En été 1946, répondant à l’invitation d’amis suisses, Henri Calet passe un mois à Veytaux au bord du Léman. Il hume l’air du pays, s’émerveille de mille détails apparemment insignifiants. Il lit la presse locale (Feuille d’avis de Lausanne, Feuille d’avis de Vevey), s’amuse des petites incongruités d’une Suisse si propre, si rangée, si prospère à côté de son pays meurtri par la guerre, encore soumis au rationnement. Pendant son séjour, il livre à la revue suisse Servir quelques articles qui susciteront l’indignation de plusieurs lecteurs. Ce singulier touriste, au lieu de s’extasier sur les châteaux, la cathédrale, les glaciers sublimes, bref, les beautés officielles désignées par les guides touristiques, détourne les critères du récit de voyage pour fixer son attention avec ravissement sur les urinoirs, les boîtes à musique dans les gares, le providentiel marchand de lacets, la qualité des cigarettes. Au bord du lac, «de multiples écriteaux vous incitent à la bonté: Pensez aux cygnes.» Toutes ces observations contribuent à esquisser un portrait en creux un peu mélancolique de leur auteur: «Ce qui rend les voyages à peu près inutiles, c’est que l’on se déplace toujours avec soi.»
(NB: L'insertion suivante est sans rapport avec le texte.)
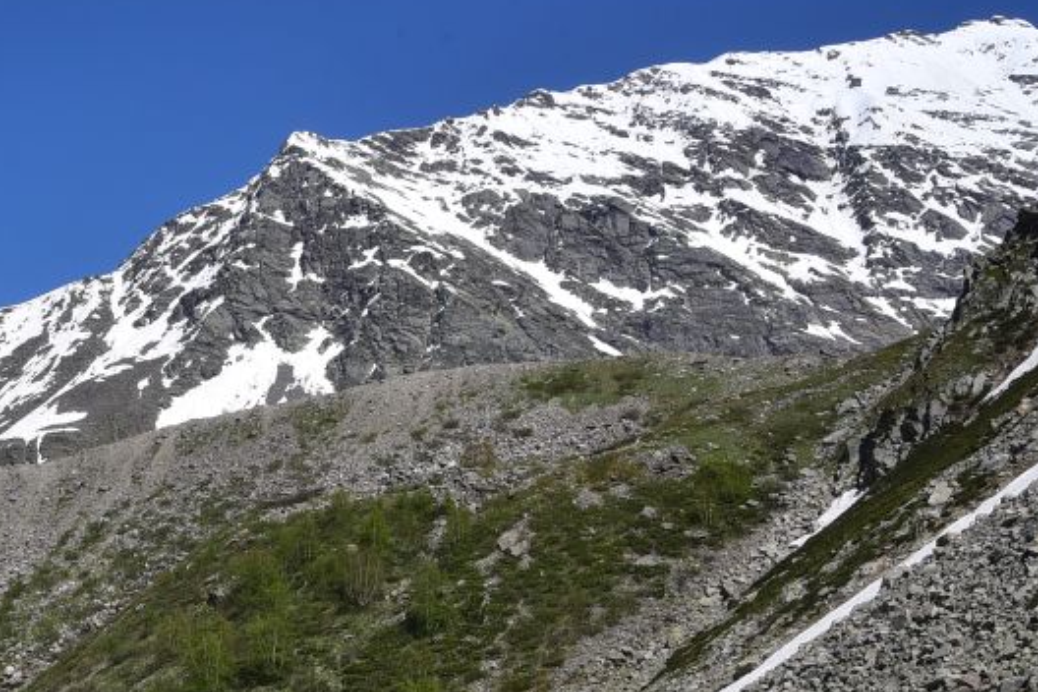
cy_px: 701
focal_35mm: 123
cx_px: 165
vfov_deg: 11.0
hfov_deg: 16.5
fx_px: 3546
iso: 100
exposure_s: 1/125
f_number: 14
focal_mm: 50
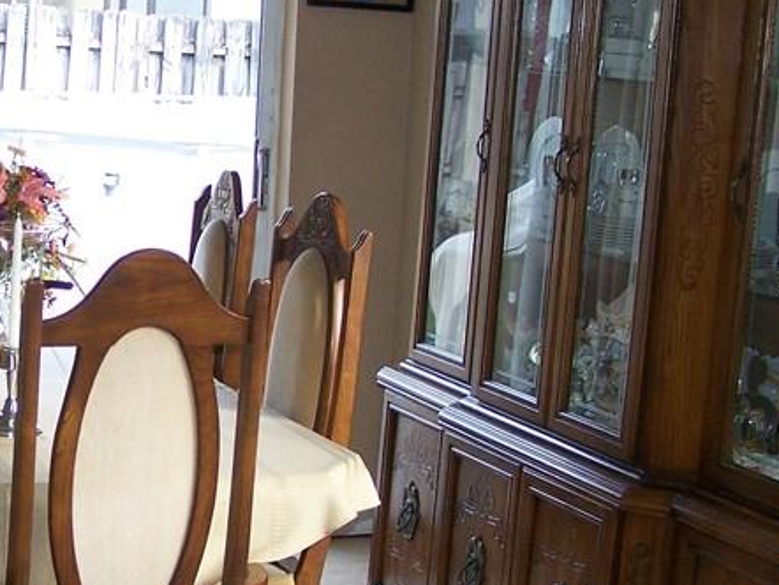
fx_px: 1981
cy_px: 271
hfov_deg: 21.8
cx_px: 98
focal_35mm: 88
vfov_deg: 16.8
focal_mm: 6.3
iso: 160
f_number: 2.8
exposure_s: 1/60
Henri Calet dispense ses explorations d’enquêteur faussement maladroit («Je suis un piètre voyageur») avec un humour sobre, une ironie taquine, et ce sens de l’absurde qui en font un proche parent de Roorda, Vialatte ou Raymond Devos. Le sourire, parfois moqueur, n’est jamais méchant. Derrière la fantaisie du feint dilettante pointe la gravité. La fête du 1er août commence par un quiproquo: l’orateur du discours officiel ponctue ses phrases d’une expression récurrente: «Croissants chauds! … Croissants chauds!» Calet imagine une coutume locale et croit à une distribution imminente. En réalité, il s’agissait du nom de la chorale locale, «L’Echo de Sonchaud». Pendant ce temps, un musicien de «L’Instrumentale» s’affaisse et meurt peu après. «Certes, nul ne choisit son instant ni son coin pour cela. Qui sait où et quand il nous adviendra de nous mettre à agoniser et à mourir. Il n’est pas certain que nous nous y prenions aussi simplement, aussi dignement que le trombone ni que nous ayons des enfants tout autour de notre lit – si, par chance, nous avons un lit – ni que l’on joue le Cantique suisse à notre intention, ni que l’on éclaire le ciel de fusées roses et vertes…» Chez Calet, mince est la cloison qui sépare le cocasse du tragique.

Référence:

 Henri Calet, Rêver à la Suisse, Genève, édition Héros-Limite, 2020, 102 pp. ISBN 978-2-88955-044-9. Cette édition comprend en outre un petit avertissement de Jean Paulhan, le courrier des lecteurs du journal Servir publié en 1946, et une brève étude par Adrien Aragon.

   PS: Pour m’informer si «L’Echo de Sonchaud» existe toujours, je l’introduis dans un moteur de recherche qui me dirige vers le site de la RTS. L’émission «L’écho des pavanes» présente Pierre Fouchenneret, «violoniste au son chaud et charpenté.»